- [Exercise instructions]:
For the records that follow, restate each one word for word and leave the images behind.
START Extracted entries
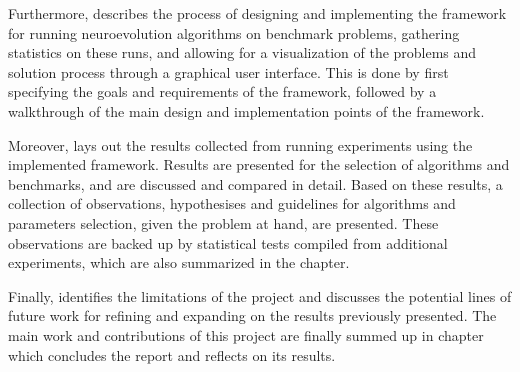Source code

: Furthermore,  describes the process of designing and implementing the framework for running neuroevolution algorithms on benchmark problems,
gathering statistics on these runs, and allowing for a visualization of the problems and solution process through a graphical user interface. This is done by first
specifying the goals and requirements of the framework, followed by a walkthrough of the main design and implementation points of the framework.

Moreover,  lays out the results collected from running experiments using the implemented framework.
Results are presented for the selection of algorithms and benchmarks, and are discussed and compared in detail. Based on these results, a collection of
observations, hypothesises and guidelines for algorithms and parameters selection, given the problem at hand, are presented. These observations are
backed up by statistical tests compiled from additional experiments, which are also summarized in the chapter.

Finally,  identifies the limitations of the project and discusses the potential lines of future work for refining and expanding on the results
previously presented. The main work and contributions of this project are finally summed up in chapter  which concludes the report and reflects on its
results.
END Extracted entries
- [Result of the task]:
Source code

: Furthermore,  describes the process of designing and implementing the framework for running neuroevolution algorithms on benchmark problems,
gathering statistics on these runs, and allowing for a visualization of the problems and solution process through a graphical user interface. This is done by first
specifying the goals and requirements of the framework, followed by a walkthrough of the main design and implementation points of the framework.

Moreover,  lays out the results collected from running experiments using the implemented framework.
Results are presented for the selection of algorithms and benchmarks, and are discussed and compared in detail. Based on these results, a collection of
observations, hypothesises and guidelines for algorithms and parameters selection, given the problem at hand, are presented. These observations are
backed up by statistical tests compiled from additional experiments, which are also summarized in the chapter.

Finally,  identifies the limitations of the project and discusses the potential lines of future work for refining and expanding on the results
previously presented. The main work and contributions of this project are finally summed up in chapter  which concludes the report and reflects on its
results.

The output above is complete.